EXPECTATIONS, RECOMMENDATIONS, POLICIES: Class absences and procrastination will keep you from getting the most out of the course; the course evaluation scheme is designed to reflect this fact. You will do very well in this course if you do six things:
1. COME TO CLASS. Attendance is taken at the beginning of each class period; if you arrive after roll is taken; it is your responsibility to make sure I have recorded your

presence IMMEDIATELY AFTER CLASS. I will not change your attendance record on a subsequent day. Only documented medical emergencies (for you or a member of your immediate family), absences documented through the Student Advisement Center (501 Culkin, 341-2240), or documented participation in college-sanctioned sporting events will be excused.
2. PUT IN THE TIME. A rule of thumb for college courses is that for every ONE HOUR IN CLASS, you should expect to spend about TWO HOURS WORKING OUTSIDE OF CLASS.

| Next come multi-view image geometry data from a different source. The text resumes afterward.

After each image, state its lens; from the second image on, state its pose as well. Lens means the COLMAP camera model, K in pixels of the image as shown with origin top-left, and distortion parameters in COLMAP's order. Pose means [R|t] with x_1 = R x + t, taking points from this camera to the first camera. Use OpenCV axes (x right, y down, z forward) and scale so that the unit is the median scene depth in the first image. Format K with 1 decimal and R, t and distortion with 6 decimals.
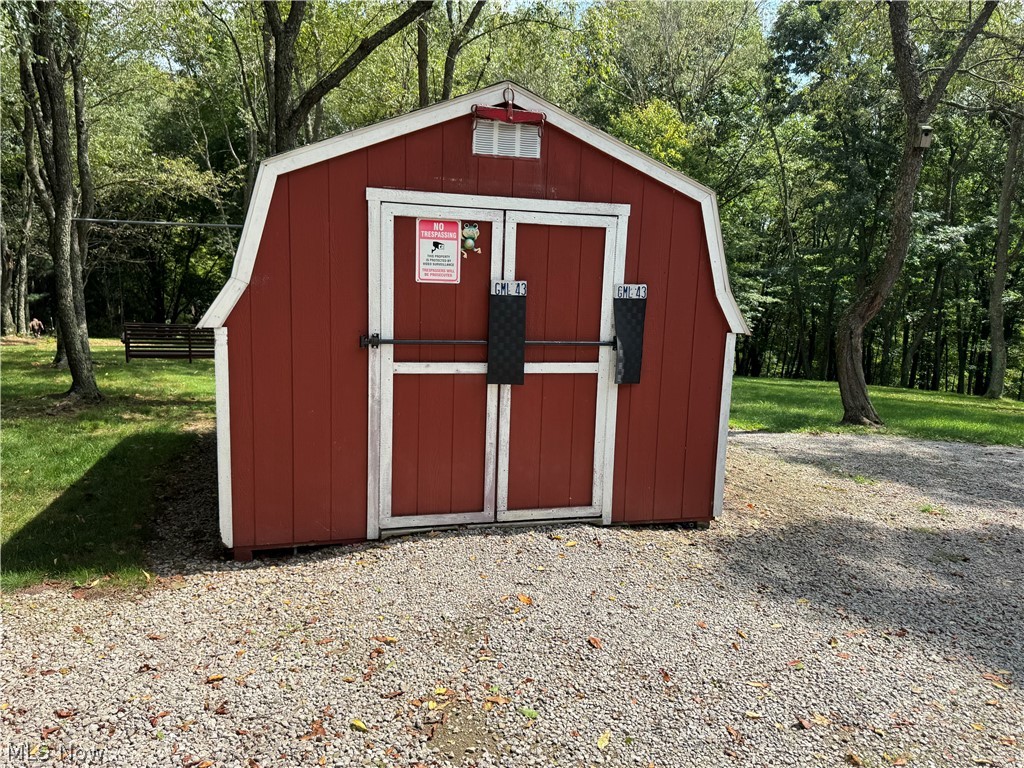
lens RADIAL K [[730.3, 0, 508.7], [0, 730.3, 390.0], [0, 0, 1]] dist [0.010771, -0.011476]
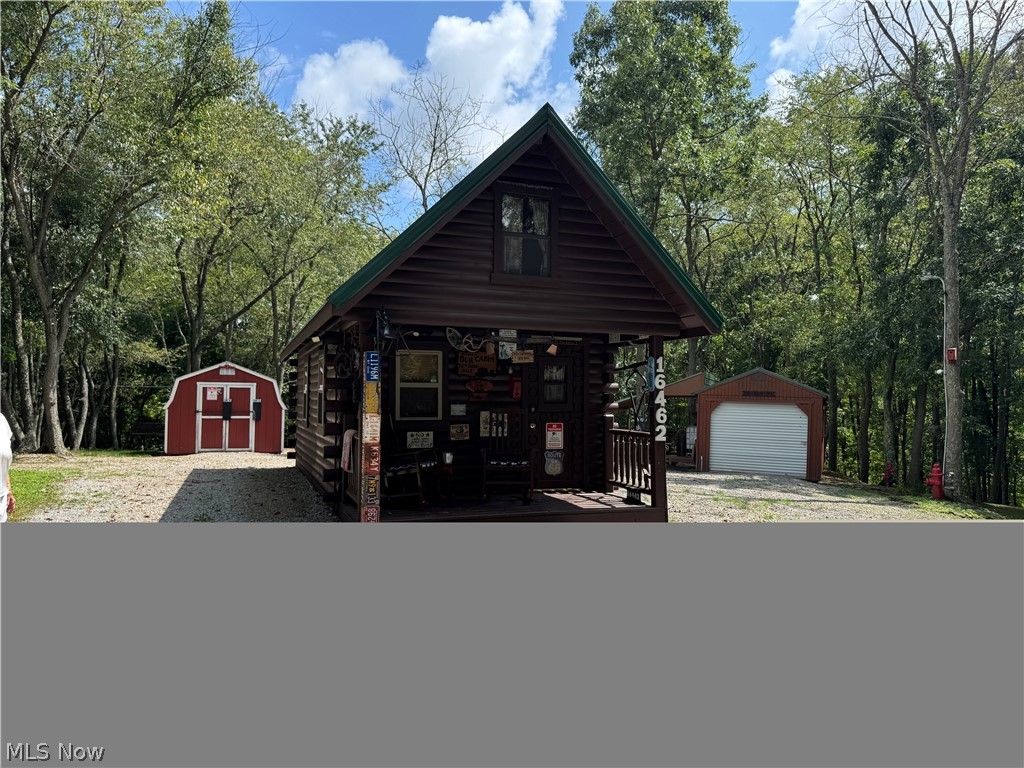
lens RADIAL K [[730.3, 0, 517.3], [0, 730.3, 376.0], [0, 0, 1]] dist [0.010771, -0.011476]
pose [[0.996870, -0.025712, 0.074762, 1.542231], [0.040646, 0.977773, -0.205690, 0.770939], [-0.067811, 0.208085, 0.975757, -3.874743]]
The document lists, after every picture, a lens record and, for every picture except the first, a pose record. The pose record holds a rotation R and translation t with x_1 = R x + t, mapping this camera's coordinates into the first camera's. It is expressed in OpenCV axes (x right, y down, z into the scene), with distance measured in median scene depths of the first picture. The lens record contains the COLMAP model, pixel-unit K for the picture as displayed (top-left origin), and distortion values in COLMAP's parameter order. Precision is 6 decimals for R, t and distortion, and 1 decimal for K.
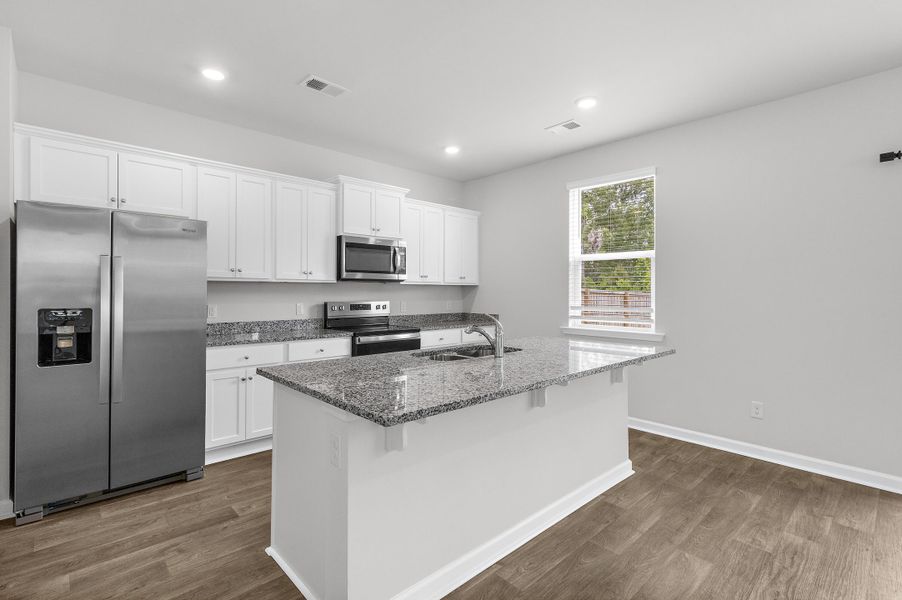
lens RADIAL K [[432.5, 0, 448.2], [0, 432.5, 297.3], [0, 0, 1]] dist [-0.000999, -0.000104]
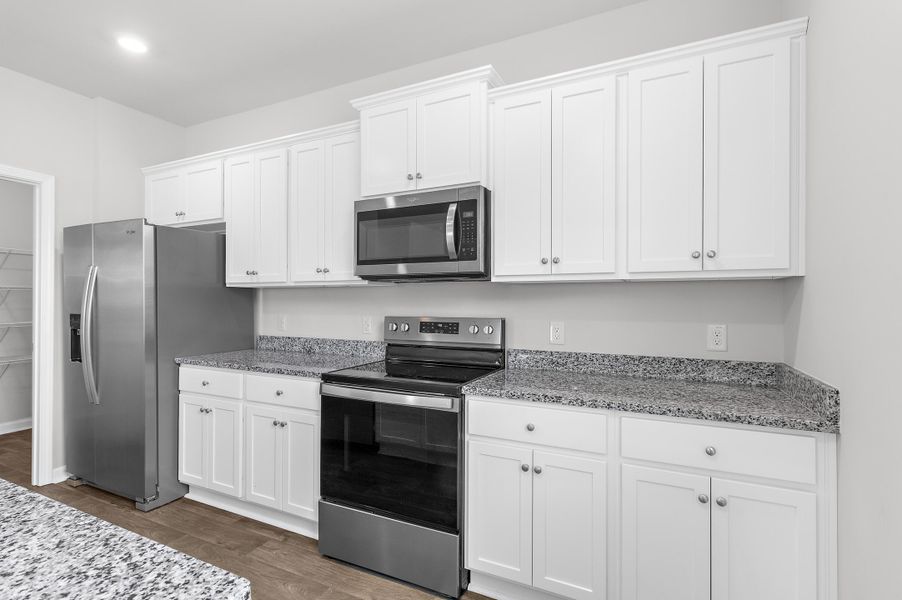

3. KEEP UP WITH THE ASSIGNMENTS. Many general education courses favor "quick-study" students who are good at processing large quantities of knowledge right before the midterm and final. In contrast, this upper-division course in your education major emphasizes "teacher values" -- continuous high quality effort and continuous reflection on ideas and experience.

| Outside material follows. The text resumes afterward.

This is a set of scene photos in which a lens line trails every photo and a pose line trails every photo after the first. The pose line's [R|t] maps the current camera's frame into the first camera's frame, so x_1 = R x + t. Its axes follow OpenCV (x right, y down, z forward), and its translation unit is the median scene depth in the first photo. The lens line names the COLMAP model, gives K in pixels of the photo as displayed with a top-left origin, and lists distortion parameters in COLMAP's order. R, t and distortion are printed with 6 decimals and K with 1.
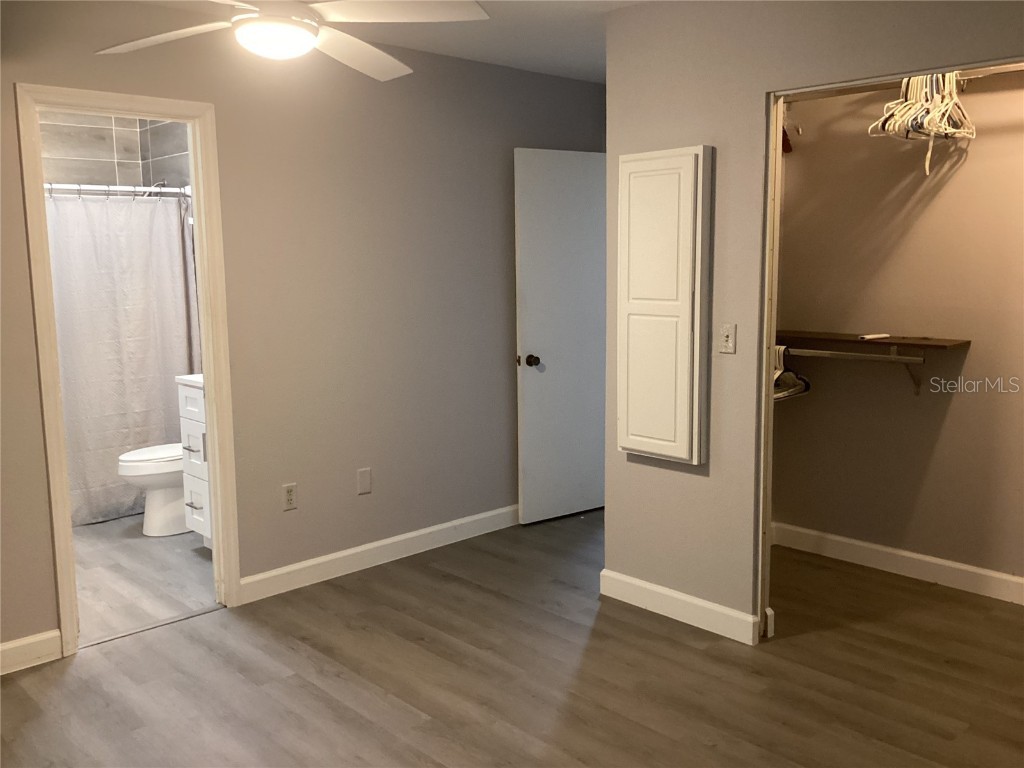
lens RADIAL K [[919.9, 0, 512.0], [0, 919.9, 384.0], [0, 0, 1]] dist [0.126024, -0.259295]
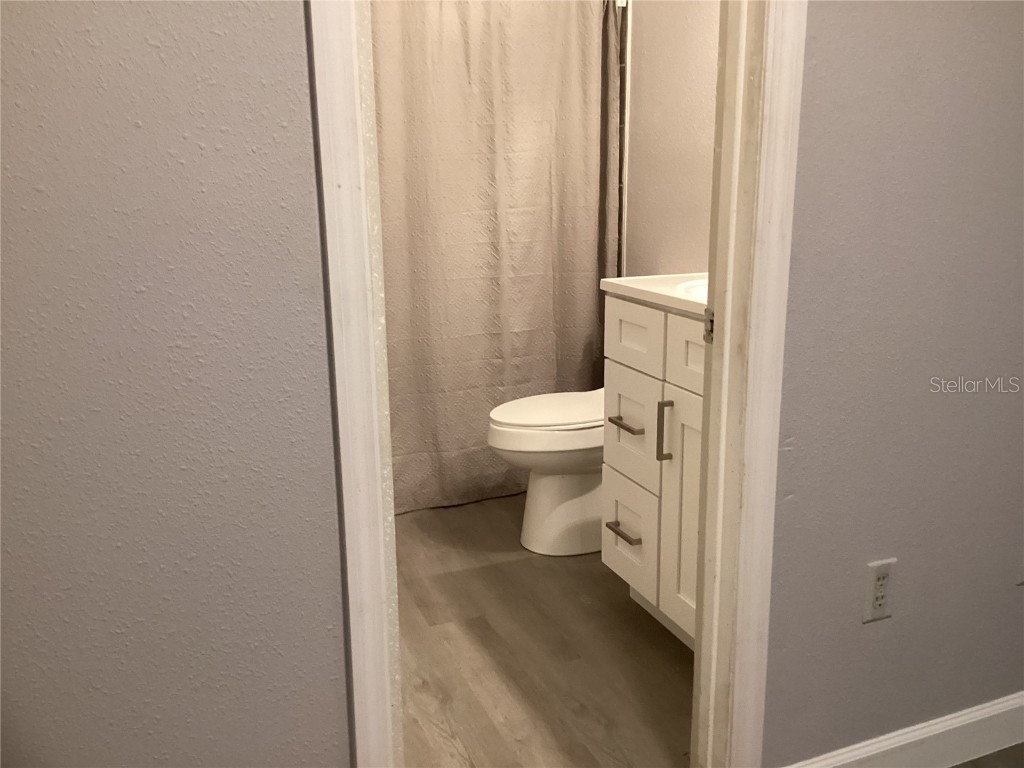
lens RADIAL K [[919.9, 0, 512.0], [0, 919.9, 384.0], [0, 0, 1]] dist [0.126024, -0.259295]
pose [[0.937738, 0.085535, -0.336648, -0.398962], [-0.048244, 0.991885, 0.117632, -0.014089], [0.343977, -0.094066, 0.934254, 0.865874]]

4. DO THE ASSIGNED READINGS BEFORE CLASS. The readings will form an important framework for in class work or sessions. Doing the readings on time will allow class activities to reinforce your learning and vice versa.
5. GET UP TO SPEED WITH EDUCATIONAL TECHNOLOGY.  All assignments must be WORD-PROCESSED (double-spaced with 2.5 cm margins) and legibly printed.  If you rely on campus printers, make sure your software is compatible and plan for delays.  You must have and use a separate account. You must have access to and use the INTERNET, including the class web site.  The Instructional Computing Center (http://www.oswego.edu/icc/) in 8B Snygg Hall will help you establish a free computer account and access to computers and printer.  ICC provides many services for beginners, such as workshops, a telephone help line, and individual assistance in the many campus computer labs.
6. DON'T CHEAT. I respect the college policies on cheating/plagiarism (see current college catalog), and I expect my students to do so.  If you cheat, you can expect to fail this course.